Additional information

Very similar to #1846 (thank you for acting on that!), a remnant of an earlier era of the internet before sender auth... but the fix for this one may not be so simple. Is there any way to make this feature work in the modern world?

ikedas commented 1 month ago

Hi @adam12b1 ,

You may set dkim_parameters.signer_domain to be the domain of anonymous sender.

ikedas commented 1 month ago

@adam12b1 , if the problem you had encountered has been solved, please close this issue. Otherwise please provide more information if possible.

adam12b1 commented 1 month ago

Oh, thank you for following up... and thank you for the dkim_parameters.signer_domain suggestion, and I can see how that would solve the authentication problem.

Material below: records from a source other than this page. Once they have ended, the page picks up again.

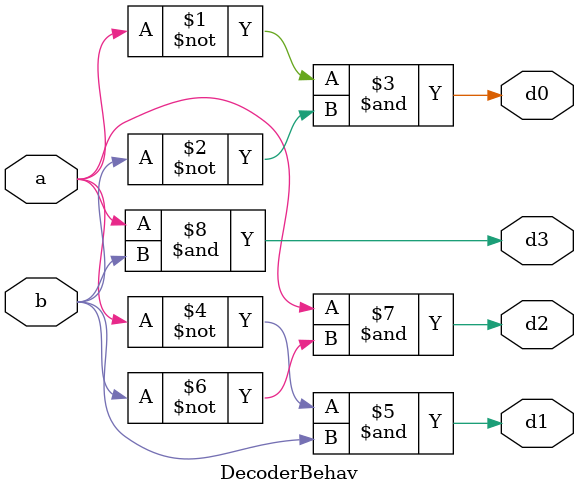
<source format=sv>
`timescale 1ns / 1ps

module DecoderBehav( input logic a,b, output logic d0,d1,d2,d3  );

	assign d0 = ~a & ~b;
	assign d1 = ~a & b;
	assign d2 = a & ~b; 
	assign d3 = a & b;

endmodule
</source>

It's not really something we can expect from our users - it would have to be automatic for them, probably. Like Sympa would have to override dkim_parameters.signer_domain for them if they used anonymous_sender, maybe? But it's probably not correct to call this a bug, more of a feature request. And there are other things we care a lot more about. :)

So I will close it.

adam12b1 commented 1 month ago

Wait, I'm sorry... re-opening! Changing dkim_parameters.signer_domain only works if Sympa knows how to sign for the new domain, right? But if this is a user setting an address in an arbitrary domain (@gmail.com or anything else) as the anonymous_sender, we don't have that DKIM private key, so we can't sign the email... right? So this anonymous sender feature still won't work for most people.

Or am I missing something?

ikedas commented 1 month ago

@adam12b1 , the user should prepare private (and also public) key for that domain. Or if they cannot do it by themselves, they should ask someone who has the authority to create the keys (and add a DNS record for the public key).

This is the same thing when you want to enable DKIM signing on the regular mailing lists, isn't this?